■ **TASK DESCRIPTION**
Reproduce verbatim the lines of the items below, from the line containing "0% to 7%: 32" to the line containing "What is the value of the Unknown", both included, omitting any pictures from your answer.

■ **INPUT DATA**
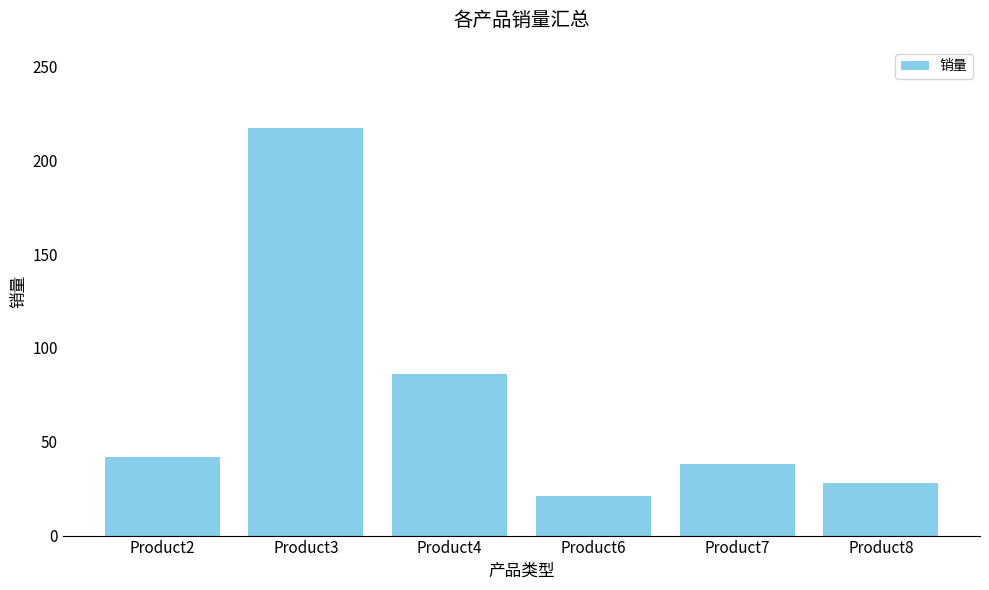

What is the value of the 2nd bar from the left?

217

...

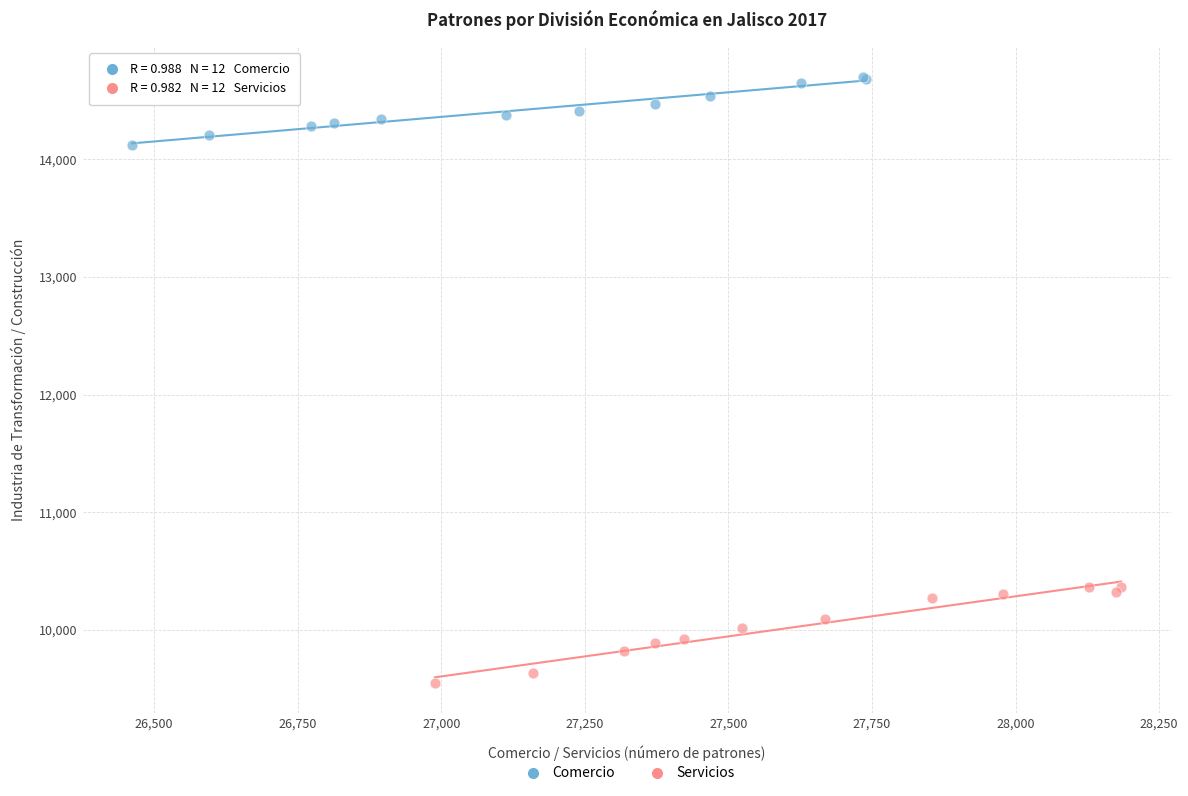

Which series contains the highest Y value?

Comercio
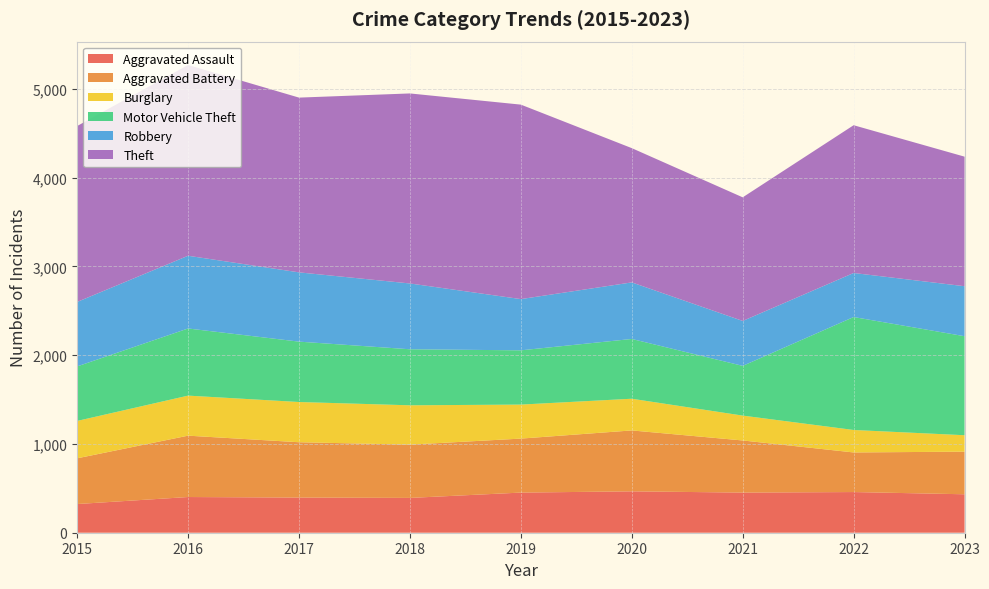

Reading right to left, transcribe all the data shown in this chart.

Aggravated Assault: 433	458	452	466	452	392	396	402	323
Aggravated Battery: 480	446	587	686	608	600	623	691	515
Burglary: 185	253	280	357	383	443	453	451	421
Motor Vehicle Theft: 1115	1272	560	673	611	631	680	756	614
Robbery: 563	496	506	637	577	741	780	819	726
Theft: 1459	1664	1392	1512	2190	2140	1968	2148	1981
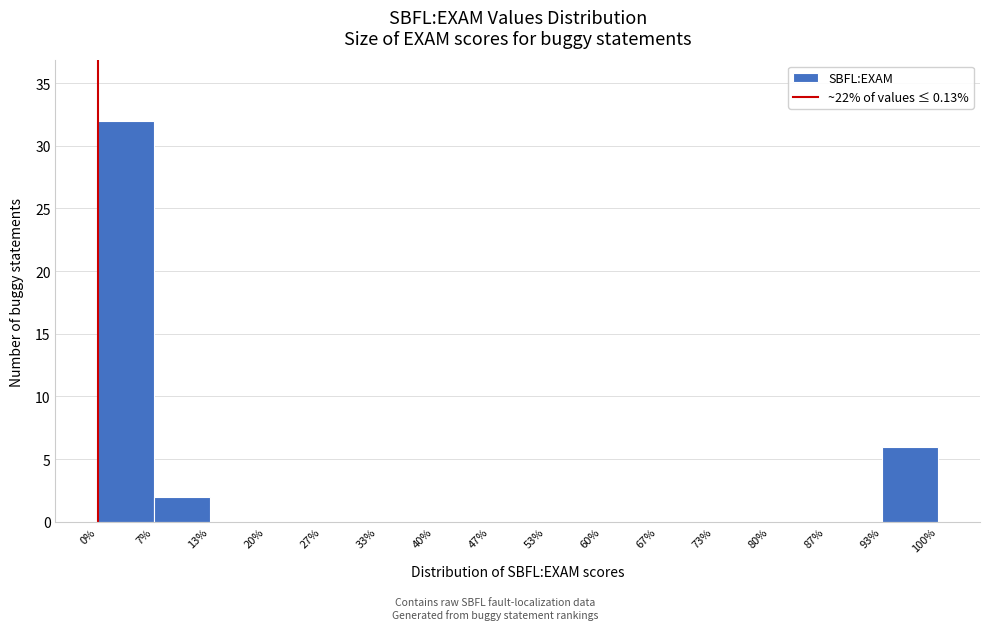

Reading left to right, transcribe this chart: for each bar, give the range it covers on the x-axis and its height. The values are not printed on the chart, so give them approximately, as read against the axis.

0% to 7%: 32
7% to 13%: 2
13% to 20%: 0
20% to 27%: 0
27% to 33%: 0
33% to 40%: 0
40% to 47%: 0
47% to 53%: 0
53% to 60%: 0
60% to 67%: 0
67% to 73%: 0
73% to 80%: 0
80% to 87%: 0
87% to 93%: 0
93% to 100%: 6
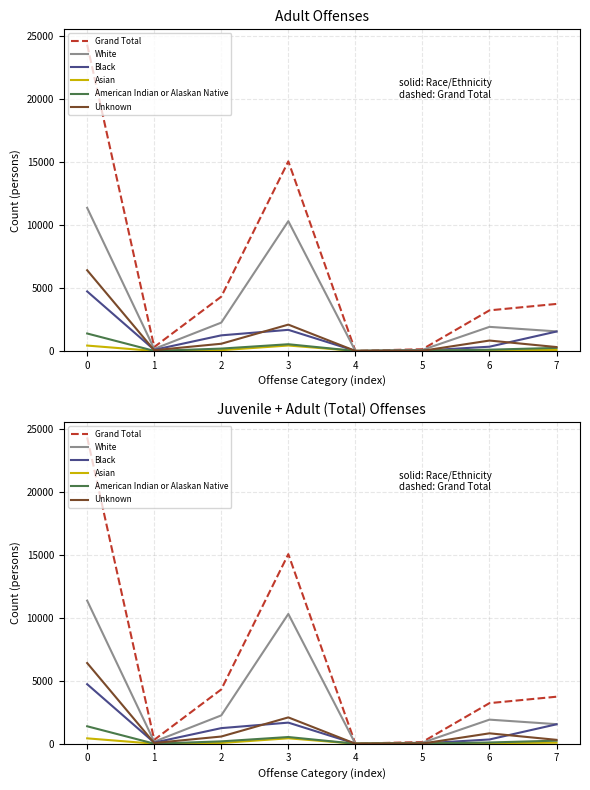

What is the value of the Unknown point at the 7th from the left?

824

==

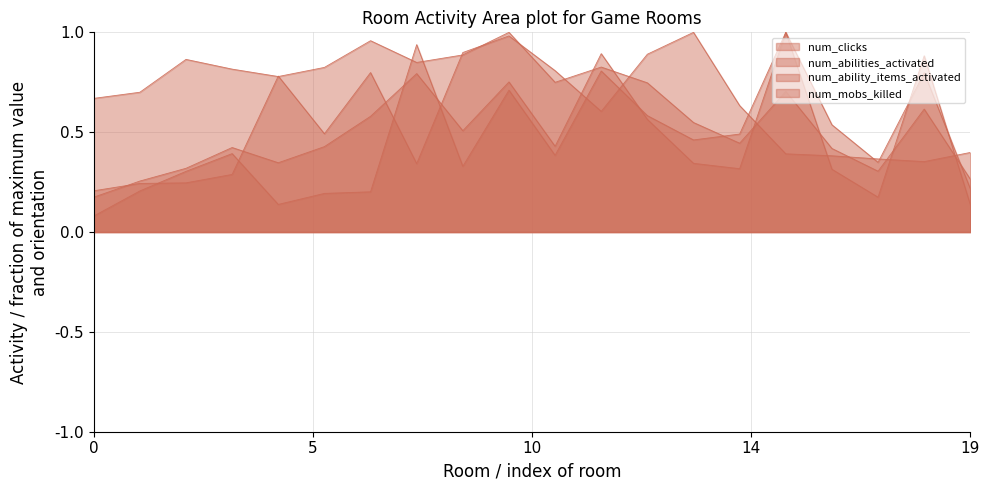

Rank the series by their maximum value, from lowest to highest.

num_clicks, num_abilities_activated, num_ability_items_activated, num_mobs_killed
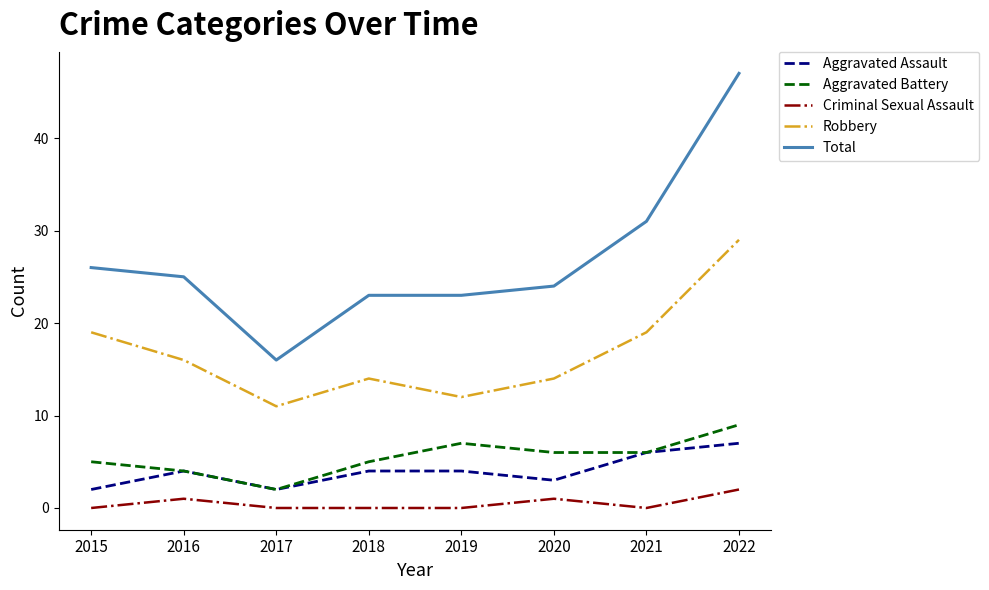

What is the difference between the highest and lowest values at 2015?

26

■ **YOUR SOLUTION**
0% to 7%: 32
7% to 13%: 2
13% to 20%: 0
20% to 27%: 0
27% to 33%: 0
33% to 40%: 0
40% to 47%: 0
47% to 53%: 0
53% to 60%: 0
60% to 67%: 0
67% to 73%: 0
73% to 80%: 0
80% to 87%: 0
87% to 93%: 0
93% to 100%: 6

What is the value of the Unknown point at the 7th from the left?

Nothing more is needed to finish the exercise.